Outra faixa que merece destaque é Love is a Losing Game, de Amy Winehouse. Com o uso de elementos brasileiros, Takai repaginou essa grande canção da artista de vida breve. Diferente da original que traz o peso característico e a dramaticidade habitual de Amy, a versão ficou mais leve.
Versões e regravações não são novidades no repertório, já que a artista faz questão de lembrar dos talentos que já se foram. “Se as pessoas não falarem sobre a Amy e não regravarem ou mostrarem a música dela para as gerações mais novas, cria um buraco entre quem conheceu e sente saudade da música dela e pessoas que não ouviram. Por isso eu acho interessante o Pato Fu e o tanto de público muito jovem que acompanha por causa de Música de Brinquedo… acho legal que, talvez, eles vão conhecer a Amy através de uma gravação minha e vão atrás da música. Como foi o Música de Brinquedo… a gente gravou Frevo Mulher, gravou Severina Xique-Xique e os pais mostram a música original pra eles. É legal trazer de novo essas grandes canções de grandes artistas que não estão mais aqui, né?”, disse.
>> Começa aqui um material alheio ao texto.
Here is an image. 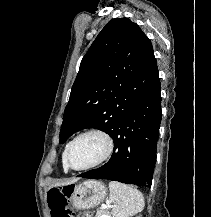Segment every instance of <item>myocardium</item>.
<instances>
[{"mask_svg":"<svg viewBox=\"0 0 211 217\" xmlns=\"http://www.w3.org/2000/svg\"><path fill=\"white\" fill-rule=\"evenodd\" d=\"M88 134H97V135L101 136L106 142V151H105L104 155L99 160H97L96 162H94V163H92L90 165L84 166V167L76 168L70 162L71 148L79 138H81V137H83L85 135H88ZM113 152H114V140L111 137V135L108 132H106L105 130H103V129L90 128V129H87V130L79 133L77 136H75L69 142V145L67 147L66 154H65V160H66V164H67L69 169L74 170V171H85V170H90V169L96 168V167L104 164L105 162H107L111 158Z\"/></svg>","mask_w":211,"mask_h":217,"instance_id":"f54148a6","label":"myocardium"}]
</instances>
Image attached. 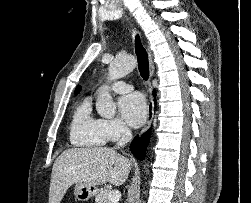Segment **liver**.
Wrapping results in <instances>:
<instances>
[{"instance_id":"6515ba94","label":"liver","mask_w":251,"mask_h":203,"mask_svg":"<svg viewBox=\"0 0 251 203\" xmlns=\"http://www.w3.org/2000/svg\"><path fill=\"white\" fill-rule=\"evenodd\" d=\"M131 169L129 159L113 148H72L63 151L52 168L49 203H60L70 186L86 183L93 186L107 182L125 183Z\"/></svg>"}]
</instances>
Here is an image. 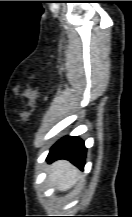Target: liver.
Instances as JSON below:
<instances>
[{
    "instance_id": "6515ba94",
    "label": "liver",
    "mask_w": 132,
    "mask_h": 217,
    "mask_svg": "<svg viewBox=\"0 0 132 217\" xmlns=\"http://www.w3.org/2000/svg\"><path fill=\"white\" fill-rule=\"evenodd\" d=\"M80 177L79 170L67 160L54 162L48 170V180L59 191L69 190Z\"/></svg>"
}]
</instances>
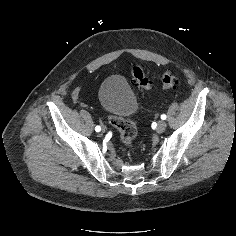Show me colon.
Wrapping results in <instances>:
<instances>
[{
    "label": "colon",
    "instance_id": "1",
    "mask_svg": "<svg viewBox=\"0 0 236 236\" xmlns=\"http://www.w3.org/2000/svg\"><path fill=\"white\" fill-rule=\"evenodd\" d=\"M131 76L134 83L145 90L153 88V82L149 78L147 72L141 67H134L131 70ZM178 85L177 77L171 72L166 71L161 76V86L163 89H174ZM110 124L117 129L122 143L132 152L138 151V146L134 143L137 131L135 125L123 118L111 115L109 117Z\"/></svg>",
    "mask_w": 236,
    "mask_h": 236
}]
</instances>
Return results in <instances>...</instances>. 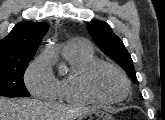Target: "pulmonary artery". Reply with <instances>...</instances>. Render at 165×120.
Listing matches in <instances>:
<instances>
[{"label":"pulmonary artery","instance_id":"1","mask_svg":"<svg viewBox=\"0 0 165 120\" xmlns=\"http://www.w3.org/2000/svg\"><path fill=\"white\" fill-rule=\"evenodd\" d=\"M64 50L68 51H88L91 50L90 45L88 44L87 41L81 38H74L69 40L65 46Z\"/></svg>","mask_w":165,"mask_h":120}]
</instances>
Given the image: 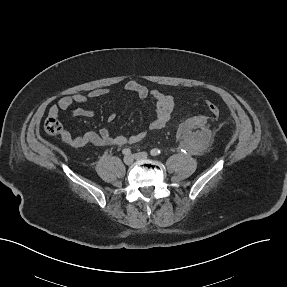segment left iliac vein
I'll use <instances>...</instances> for the list:
<instances>
[{"label":"left iliac vein","instance_id":"obj_1","mask_svg":"<svg viewBox=\"0 0 287 287\" xmlns=\"http://www.w3.org/2000/svg\"><path fill=\"white\" fill-rule=\"evenodd\" d=\"M135 160H146L148 154L146 152L136 153L132 156Z\"/></svg>","mask_w":287,"mask_h":287}]
</instances>
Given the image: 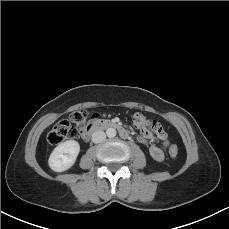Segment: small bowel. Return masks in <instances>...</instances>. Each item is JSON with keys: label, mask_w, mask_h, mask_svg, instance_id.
<instances>
[{"label": "small bowel", "mask_w": 229, "mask_h": 229, "mask_svg": "<svg viewBox=\"0 0 229 229\" xmlns=\"http://www.w3.org/2000/svg\"><path fill=\"white\" fill-rule=\"evenodd\" d=\"M153 129L150 127H145L142 128V134L145 138L151 139L154 135ZM155 135L162 141V146L156 145V144H151L148 147L149 153L151 157L158 162H161L164 160L165 154H164V149L168 145L167 141V135L163 131L162 127H159L158 131H155Z\"/></svg>", "instance_id": "1"}]
</instances>
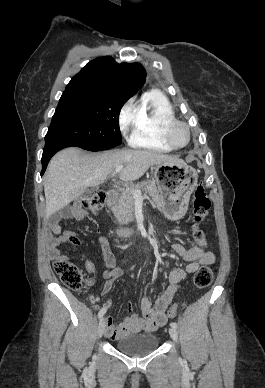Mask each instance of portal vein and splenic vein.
<instances>
[{
  "label": "portal vein and splenic vein",
  "mask_w": 265,
  "mask_h": 388,
  "mask_svg": "<svg viewBox=\"0 0 265 388\" xmlns=\"http://www.w3.org/2000/svg\"><path fill=\"white\" fill-rule=\"evenodd\" d=\"M121 170H123V166H117V168H115L112 176H115V174H119V172H121ZM141 194H142L141 190H133V198H137V200H139V198H142Z\"/></svg>",
  "instance_id": "obj_1"
}]
</instances>
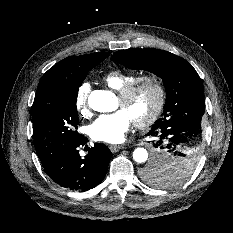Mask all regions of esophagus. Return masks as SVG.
I'll return each instance as SVG.
<instances>
[{"label": "esophagus", "mask_w": 233, "mask_h": 233, "mask_svg": "<svg viewBox=\"0 0 233 233\" xmlns=\"http://www.w3.org/2000/svg\"><path fill=\"white\" fill-rule=\"evenodd\" d=\"M123 146L122 145H110L111 152H117L119 151Z\"/></svg>", "instance_id": "1"}]
</instances>
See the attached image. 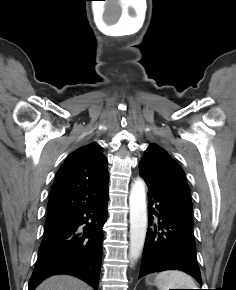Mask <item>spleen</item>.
Listing matches in <instances>:
<instances>
[{"label": "spleen", "instance_id": "1", "mask_svg": "<svg viewBox=\"0 0 236 290\" xmlns=\"http://www.w3.org/2000/svg\"><path fill=\"white\" fill-rule=\"evenodd\" d=\"M155 284L159 290L196 289L193 278L179 270L162 271L155 277Z\"/></svg>", "mask_w": 236, "mask_h": 290}]
</instances>
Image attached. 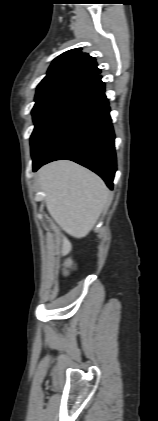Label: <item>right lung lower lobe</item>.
Listing matches in <instances>:
<instances>
[{"instance_id": "1", "label": "right lung lower lobe", "mask_w": 158, "mask_h": 421, "mask_svg": "<svg viewBox=\"0 0 158 421\" xmlns=\"http://www.w3.org/2000/svg\"><path fill=\"white\" fill-rule=\"evenodd\" d=\"M109 112L104 83L97 75L59 110L32 154L33 171L48 162L68 159L97 173L112 189L116 154Z\"/></svg>"}]
</instances>
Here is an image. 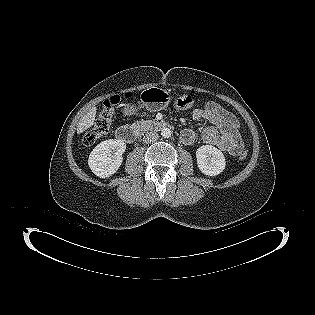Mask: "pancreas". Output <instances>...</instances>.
<instances>
[{"label":"pancreas","mask_w":315,"mask_h":315,"mask_svg":"<svg viewBox=\"0 0 315 315\" xmlns=\"http://www.w3.org/2000/svg\"><path fill=\"white\" fill-rule=\"evenodd\" d=\"M137 125H138V127H139L141 130H146L147 127H148V124H147V122H145V121H141V122L137 123Z\"/></svg>","instance_id":"obj_1"}]
</instances>
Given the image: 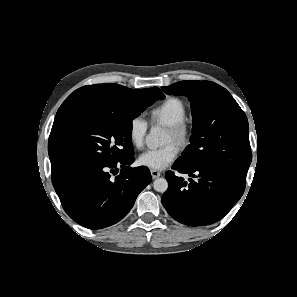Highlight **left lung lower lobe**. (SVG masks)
<instances>
[{
  "label": "left lung lower lobe",
  "instance_id": "left-lung-lower-lobe-1",
  "mask_svg": "<svg viewBox=\"0 0 297 297\" xmlns=\"http://www.w3.org/2000/svg\"><path fill=\"white\" fill-rule=\"evenodd\" d=\"M172 169L196 179L166 173L168 189L162 204L176 221L188 226L213 224L222 219L241 198L245 179L229 172L200 167H183L174 163Z\"/></svg>",
  "mask_w": 297,
  "mask_h": 297
}]
</instances>
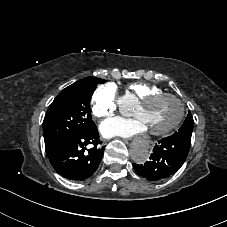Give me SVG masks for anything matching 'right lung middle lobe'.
<instances>
[{
    "instance_id": "1",
    "label": "right lung middle lobe",
    "mask_w": 227,
    "mask_h": 227,
    "mask_svg": "<svg viewBox=\"0 0 227 227\" xmlns=\"http://www.w3.org/2000/svg\"><path fill=\"white\" fill-rule=\"evenodd\" d=\"M104 82L99 78L86 77L60 92L48 107L43 121L45 146L63 136L95 126L90 100L97 85Z\"/></svg>"
}]
</instances>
Sabe o que também é legal? Que existam grandes artistas, como Takai, que seguem fazendo um grande trabalho por aqui. E que essas grandes canções cheguem aos pequenos, como chegou àquela menina Camila, de não mais de dez anos, fortemente influenciada pelo gosto musical do irmão. Acho que ela duvidaria que a bolotice da Terra estaria sendo questionada, mas certamente ficaria agradecida pela influência e orgulhosa de saber que a Camila de pouco mais de 30 entrevistaria aquela artista do CD.